A camada de ozônio apresenta sinais consistentes de recuperação e pode voltar aos níveis considerados normais entre 2040 e 2066. A estimativa consta no relatório científico mais recente da Organização Meteorológica Mundial em conjunto com o Programa das Nações Unidas para o Meio Ambiente, que monitoram a evolução do ozônio na atmosfera.
O estudo aponta que, mantidas as políticas atuais, a camada deve se recuperar até 2040 no hemisfério norte, 2045 nas regiões tropicais e até 2066 na Antártida, onde a degradação é mais intensa.
O avanço ocorre após décadas de restrição ao uso de substâncias como clorofluorcarbonetos. Essas substâncias foram amplamente utilizadas em refrigeradores, aerossóis e sistemas industriais até o fim do século passado.
Segundo a OMM e o PNUMA, a concentração de substâncias que destroem o ozônio caiu de forma significativa desde a adoção do Protocolo de Montreal, em 1987. O acordo conta com adesão de praticamente todos os países do mundo.
Dados da National Oceanic and Atmospheric Administration e da National Aeronautics and Space Administration confirmam essa tendência. Observações por satélite mostram redução gradual do buraco na camada de ozônio na Antártida ao longo das últimas décadas.
A NOAA destaca que a recuperação ainda sofre influência de variações climáticas anuais, mas a tendência de longo prazo é clara.
A camada de ozônio atua como um filtro natural contra a radiação ultravioleta. Sem essa proteção, aumentam os riscos de doenças e danos ambientais.
A Organização Mundial da Saúde afirma que a recuperação da camada pode evitar milhões de casos de câncer de pele até o fim do século. A radiação ultravioleta também afeta plantas, culturas agrícolas e organismos marinhos.
O retorno gradual aos níveis pré-1980 reduz esses riscos e contribui para a estabilidade dos ecossistemas.
O relatório conjunto da OMM e do PNUMA aponta o Protocolo de Montreal como um dos acordos ambientais mais eficazes já implementados.
O tratado eliminou gradualmente o uso de substâncias que destroem o ozônio. Ele também estimulou inovação tecnológica em diversos setores industriais.

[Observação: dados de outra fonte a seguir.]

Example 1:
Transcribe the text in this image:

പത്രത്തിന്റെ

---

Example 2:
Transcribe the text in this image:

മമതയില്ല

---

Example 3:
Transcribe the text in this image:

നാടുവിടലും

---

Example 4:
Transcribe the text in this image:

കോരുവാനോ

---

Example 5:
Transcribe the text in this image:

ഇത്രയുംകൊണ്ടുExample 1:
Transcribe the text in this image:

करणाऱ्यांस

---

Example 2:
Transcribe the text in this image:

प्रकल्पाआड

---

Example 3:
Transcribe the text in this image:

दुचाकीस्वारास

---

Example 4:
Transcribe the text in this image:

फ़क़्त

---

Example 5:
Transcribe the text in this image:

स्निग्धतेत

Estudos citados pelo painel científico do acordo indicam que, sem essa ação global, a camada de ozônio poderia ter colapsado em algumas regiões até meados deste século.
Apesar do avanço, a recuperação não ocorre de forma uniforme. Mudanças climáticas e variações na circulação atmosférica podem influenciar o processo.

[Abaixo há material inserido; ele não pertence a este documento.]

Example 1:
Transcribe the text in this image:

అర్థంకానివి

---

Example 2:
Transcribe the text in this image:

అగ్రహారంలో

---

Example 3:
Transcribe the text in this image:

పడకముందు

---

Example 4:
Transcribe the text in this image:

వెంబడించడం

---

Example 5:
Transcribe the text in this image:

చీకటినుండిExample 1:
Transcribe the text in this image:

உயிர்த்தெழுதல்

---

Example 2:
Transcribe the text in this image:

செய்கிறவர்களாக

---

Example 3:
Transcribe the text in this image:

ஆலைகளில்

Outro ponto de atenção envolve os hidrofluorcarbonetos. Esses compostos não destroem o ozônio, mas contribuem para o aquecimento global. O controle dessas substâncias passou a ser tratado em acordos complementares.
A fiscalização internacional segue essencial para garantir o cumprimento das metas.

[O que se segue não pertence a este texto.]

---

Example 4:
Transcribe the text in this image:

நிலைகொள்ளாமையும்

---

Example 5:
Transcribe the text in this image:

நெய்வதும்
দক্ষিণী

A recuperação da camada de ozônio mostra que políticas globais podem reverter danos ambientais complexos. O resultado reforça a importância da cooperação internacional.
A projeção de normalização até 2066 indica que o processo já está em curso. O desafio agora é manter o controle sobre substâncias nocivas e integrar essa agenda com as políticas climáticas.
O avanço representa um dos poucos exemplos de reversão ambiental em escala global. E aponta um caminho possível para enfrentar outros desafios do planeta.